C’est le dernier jeu à la mode : critiquer et, mieux encore, moquer tout choix de nos dirigeants actuels, sans jamais les analyser. Et comme plus rien ne va bien et simplement de nos jours, tout ce qui est proposé, significatif ou minuscule, est immédiatement dénoncé par les médias, puis par les sondages, puis par les opposants, puis par les Françaises, puis par les Français. Le CNR, Conseil National de la Refondation, n’échappe pas à cette moulinette. Il est raillé pour son sigle, excessif ou profanateur, condamné à l’impuissance par les absences de certains invités, dénigré par le flou de son programme et de son organisation. C’est même « un machin » nous dit le Président Hollande, qui s’y connaît.
Le plein emploi et la croissance, l’école, la santé, le « bien vieillir » et la transition écologique : ces « problèmes » que ce CNR va étudier ne peuvent être résolus miraculeusement. Il faut les faire mûrir, en les éclairant sous divers angles. Il s’agit d’avancer de manière plus souple que dans les postures officielles que chacun doit prendre, sous les projecteurs, dans notre société du spectacle. Bien sûr, on pourra traduire « plein-emploi et croissance » en : « plus ou moins d’allocations chômage », ou en « âge de la retraite plus ou moins reculé ». Mais il n’est pas sûr que ces traductions augurent bien de discussions s’inscrivant dans le long terme, menées entre des politiques plus soucieux de leur prochaine élection que des prochaines générations. Évidemment, les critiques feront la liste des erreurs de prévision passées des experts et des leaders, politiques et privés. Mais, prévoir c’est accepter de se tromper, surtout dans ce monde imprévisible, c’est écouter et discuter, pour se préparer à corriger. Plus encore, dans ce monde violent, il faut réunir les points de vue et faire tomber les silos de responsabilités et d’intérêts, pour unifier autant que possible.
Plus que jamais aujourd’hui, les différences deviennent oppositions, oubliant qu’il faudra bien un jour aligner les « solutions partielles » qu’envisage chacun avec les questions écologiques et les tensions géopolitiques, plus les menaces qui pèsent sur l’Europe, pour s’en sortir. Voilà qui promet, sinon on traduira encore « école » en effectifs et salaires de fonctionnaires, sans parler de genre et de race ! Ou alors « santé » débouchera sur les déserts médicaux et « bien vieillir » sur euthanasie ! Il est impossible de prévoir le pire, ce qui ne sert à rien d’ailleurs, mais la tendance est toujours de retenir des hypothèses assez favorables, sous prétexte d’optimisme. Le courage est ailleurs.

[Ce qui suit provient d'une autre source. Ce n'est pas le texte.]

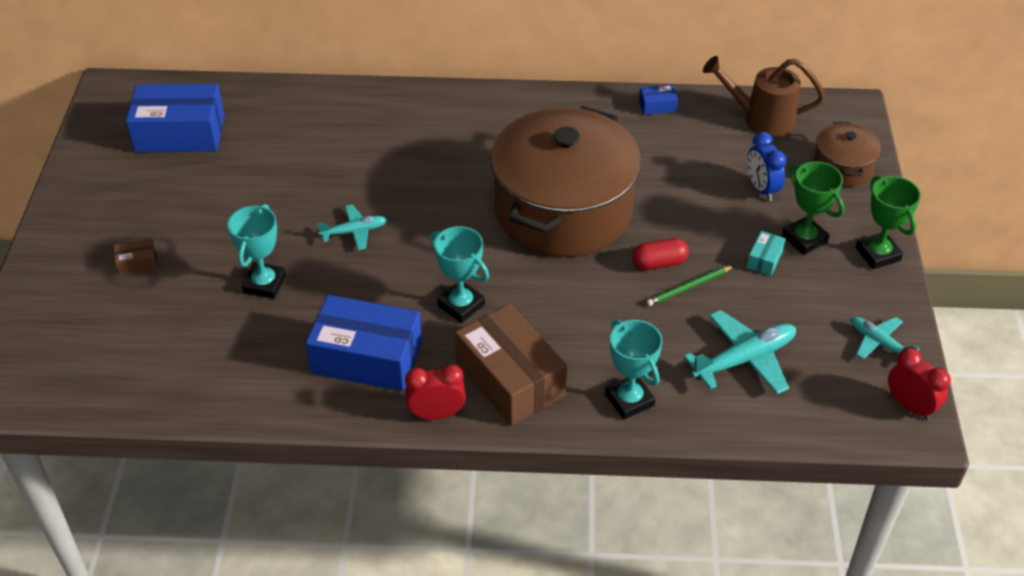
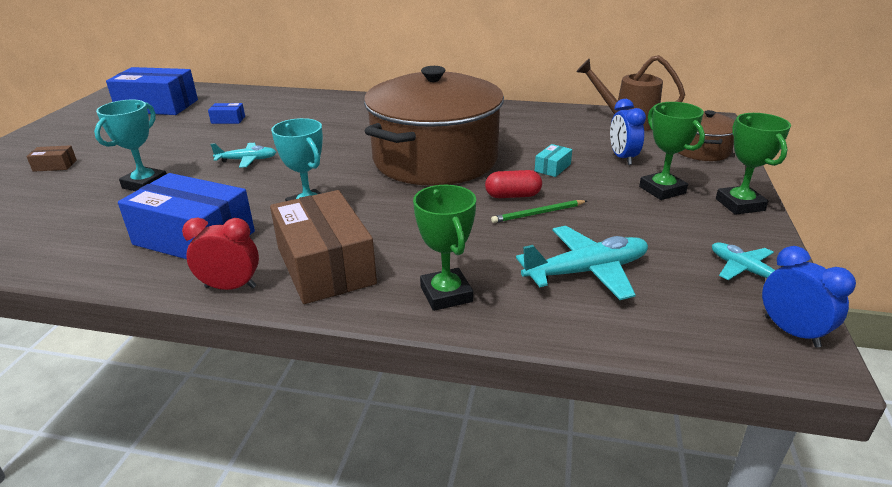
camera: 10 degrees right, 15 degrees down
turquoise trophy [605,319,663,419] -> green trophy [413,185,476,311]
blue box [639,85,678,115] -> blue box moved to [208,103,245,124]
turquoise box [747,231,786,276] -> turquoise box moved to [535,144,572,177]
red clock [888,348,951,420] -> blue clock [762,246,856,348]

Le cas de la retraite est exemplaire de ce biais. Le rapport de juin du Conseil d’Orientation des Retraites (COR) était rassurant : « malgré le contexte de la crise sanitaire et le vieillissement progressif de la population française, les évolutions de la part des dépenses de retraite dans le PIB resteraient sur une trajectoire maîtrisée à l’horizon de la projection, c’est-à-dire 2070 ». Et ceci s’expliquait, benoîtement, parce que « la pension continuerait de croître en euros constants, mais moins vite que les revenus, du fait des mécanismes d’indexation du système de retraite sur les prix ». Avec évidence ceci n’a pas été lu, sachant qu’on n’imagine mal, sans réaction des syndicats, cette paupérisation. Pas bien lue non plus, la note des experts du Haut conseil des finances publiques qui chiffre autour de 1% la croissance potentielle française à moyen terme, avec la possibilité de passer à 1,2% grâce à des réformes, notamment des retraites. Mais elle alimente le dernier rapport du COR, qui annonce 25 années de déficit !
Et voilà la démographie, l’agriculture, l’industrialisation, le commerce extérieur, la dette covid, et toutes nos dépendances et fragilités : il y a de quoi débattre pour trouver des idées qui sortent des divers sentiers politiques battus… à plate couture. Nous avons besoin du courage des solutions simples, car ce sont en fait les plus exigeantes : formation permanente de qualité pour la croissance et l’emploi, ce qui réduit les inégalités et la sous-qualification, acceptation des nuisances et des contraintes qu’amènent les nouvelles énergies, car faute de pétrole et de gaz, il n’y a pas de croissance sans électricité, etc.
Enterrer le CNR pour affaiblir Macron est plus dangereux que facile. La démocratie, c’est toujours le compromis sans la compromission : par le CNR, ou autre.